Stored dataset items
===

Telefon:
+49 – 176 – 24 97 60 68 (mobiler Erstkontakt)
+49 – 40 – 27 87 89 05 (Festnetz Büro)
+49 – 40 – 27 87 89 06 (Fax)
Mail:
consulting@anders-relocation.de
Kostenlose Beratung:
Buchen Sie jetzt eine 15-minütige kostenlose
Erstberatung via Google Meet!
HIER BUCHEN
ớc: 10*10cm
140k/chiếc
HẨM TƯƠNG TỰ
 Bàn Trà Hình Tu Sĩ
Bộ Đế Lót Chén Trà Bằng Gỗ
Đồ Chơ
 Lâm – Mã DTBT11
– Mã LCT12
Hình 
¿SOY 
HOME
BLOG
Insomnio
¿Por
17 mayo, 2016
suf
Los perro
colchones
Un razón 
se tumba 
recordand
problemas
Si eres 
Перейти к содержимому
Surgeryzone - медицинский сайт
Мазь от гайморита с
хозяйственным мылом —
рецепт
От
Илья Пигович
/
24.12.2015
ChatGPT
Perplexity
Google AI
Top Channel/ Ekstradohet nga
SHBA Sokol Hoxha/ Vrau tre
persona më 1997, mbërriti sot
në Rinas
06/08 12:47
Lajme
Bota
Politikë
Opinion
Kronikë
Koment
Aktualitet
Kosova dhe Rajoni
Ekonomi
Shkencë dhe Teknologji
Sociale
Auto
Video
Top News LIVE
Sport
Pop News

===

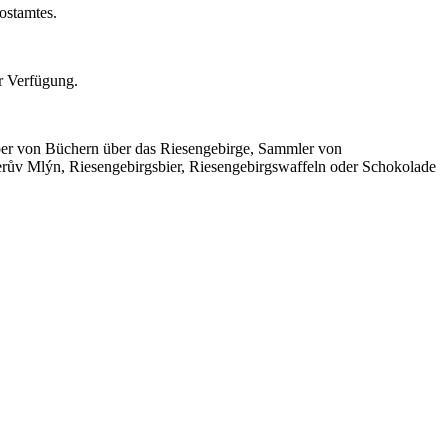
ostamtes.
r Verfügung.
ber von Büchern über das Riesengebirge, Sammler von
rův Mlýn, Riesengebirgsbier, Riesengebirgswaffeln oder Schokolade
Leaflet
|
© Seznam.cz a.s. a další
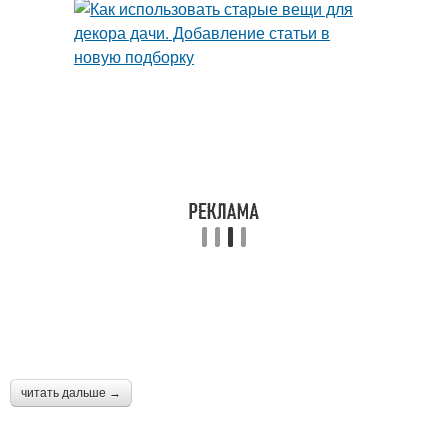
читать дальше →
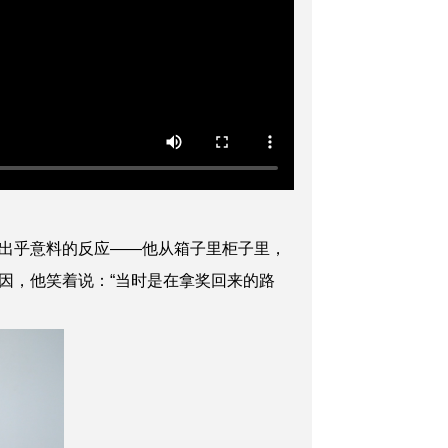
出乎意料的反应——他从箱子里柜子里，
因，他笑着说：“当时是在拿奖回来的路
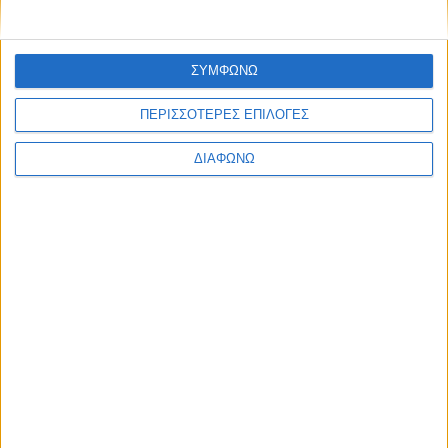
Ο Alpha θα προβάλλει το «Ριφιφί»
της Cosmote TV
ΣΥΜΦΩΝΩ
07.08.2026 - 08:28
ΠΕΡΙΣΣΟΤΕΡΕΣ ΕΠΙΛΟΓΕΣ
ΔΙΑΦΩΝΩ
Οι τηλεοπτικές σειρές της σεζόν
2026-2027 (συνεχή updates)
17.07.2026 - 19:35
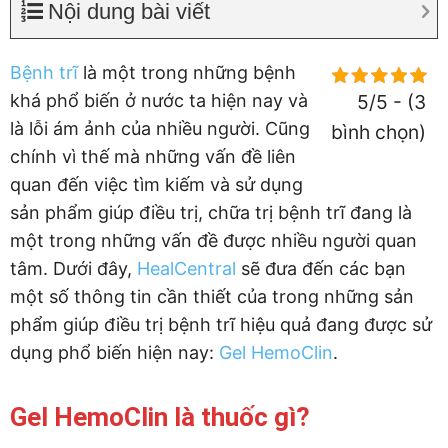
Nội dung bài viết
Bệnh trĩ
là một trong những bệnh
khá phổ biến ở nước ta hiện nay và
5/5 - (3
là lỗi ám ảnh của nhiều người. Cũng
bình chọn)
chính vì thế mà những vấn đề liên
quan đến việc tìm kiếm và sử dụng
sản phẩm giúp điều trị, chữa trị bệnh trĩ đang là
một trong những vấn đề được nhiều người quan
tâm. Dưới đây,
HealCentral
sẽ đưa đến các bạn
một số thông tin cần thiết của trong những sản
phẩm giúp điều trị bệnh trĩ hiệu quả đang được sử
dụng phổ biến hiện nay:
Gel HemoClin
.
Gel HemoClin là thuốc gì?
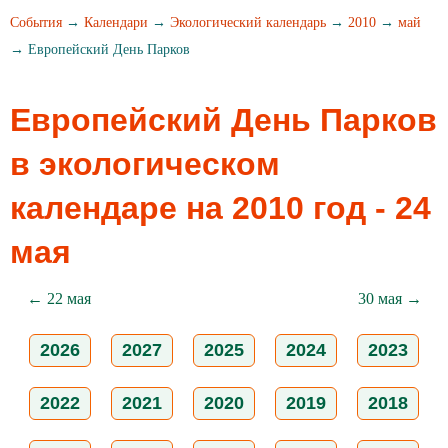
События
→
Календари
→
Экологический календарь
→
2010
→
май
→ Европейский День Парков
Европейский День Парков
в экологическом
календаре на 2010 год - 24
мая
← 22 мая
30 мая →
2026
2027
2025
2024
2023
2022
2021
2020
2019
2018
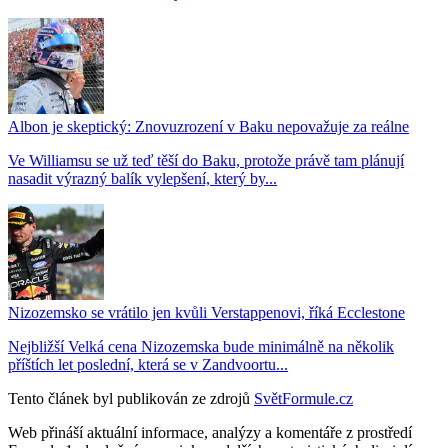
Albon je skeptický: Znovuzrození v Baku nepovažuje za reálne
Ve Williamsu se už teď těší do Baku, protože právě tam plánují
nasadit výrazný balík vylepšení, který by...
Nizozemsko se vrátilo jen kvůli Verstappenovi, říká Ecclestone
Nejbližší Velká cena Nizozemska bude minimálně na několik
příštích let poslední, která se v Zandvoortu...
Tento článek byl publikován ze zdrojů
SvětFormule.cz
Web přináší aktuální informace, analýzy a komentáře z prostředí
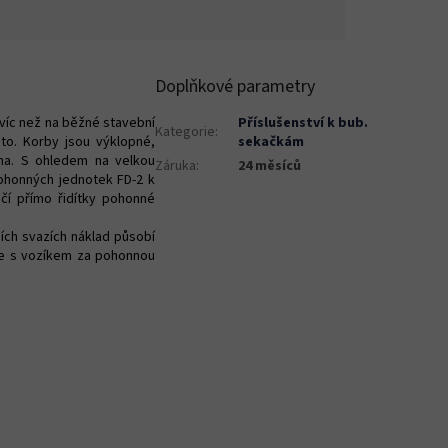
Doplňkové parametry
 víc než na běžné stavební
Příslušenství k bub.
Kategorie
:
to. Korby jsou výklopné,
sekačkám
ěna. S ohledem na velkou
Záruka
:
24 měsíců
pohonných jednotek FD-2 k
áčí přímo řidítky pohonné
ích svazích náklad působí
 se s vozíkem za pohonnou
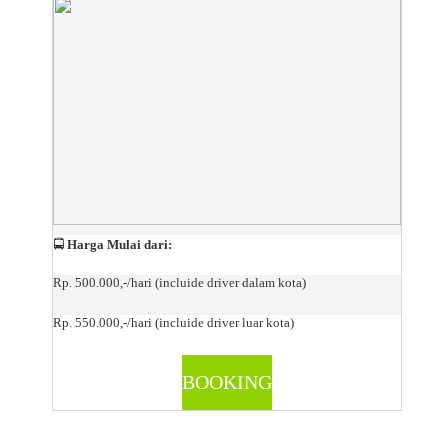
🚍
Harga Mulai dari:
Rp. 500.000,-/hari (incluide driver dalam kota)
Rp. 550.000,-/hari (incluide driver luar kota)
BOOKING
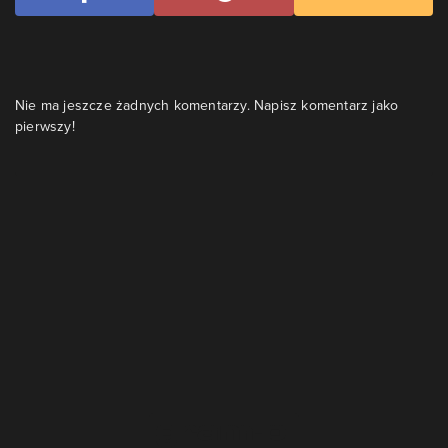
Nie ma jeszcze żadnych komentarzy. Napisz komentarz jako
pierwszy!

===

▶ **Work to complete**: Above are the records. Identify each line that contains the word "những".

▶ **Exercise solution**:
là một trong những bệnh
chính vì thế mà những vấn đề liên
một trong những vấn đề được nhiều người quan
một số thông tin cần thiết của trong những sản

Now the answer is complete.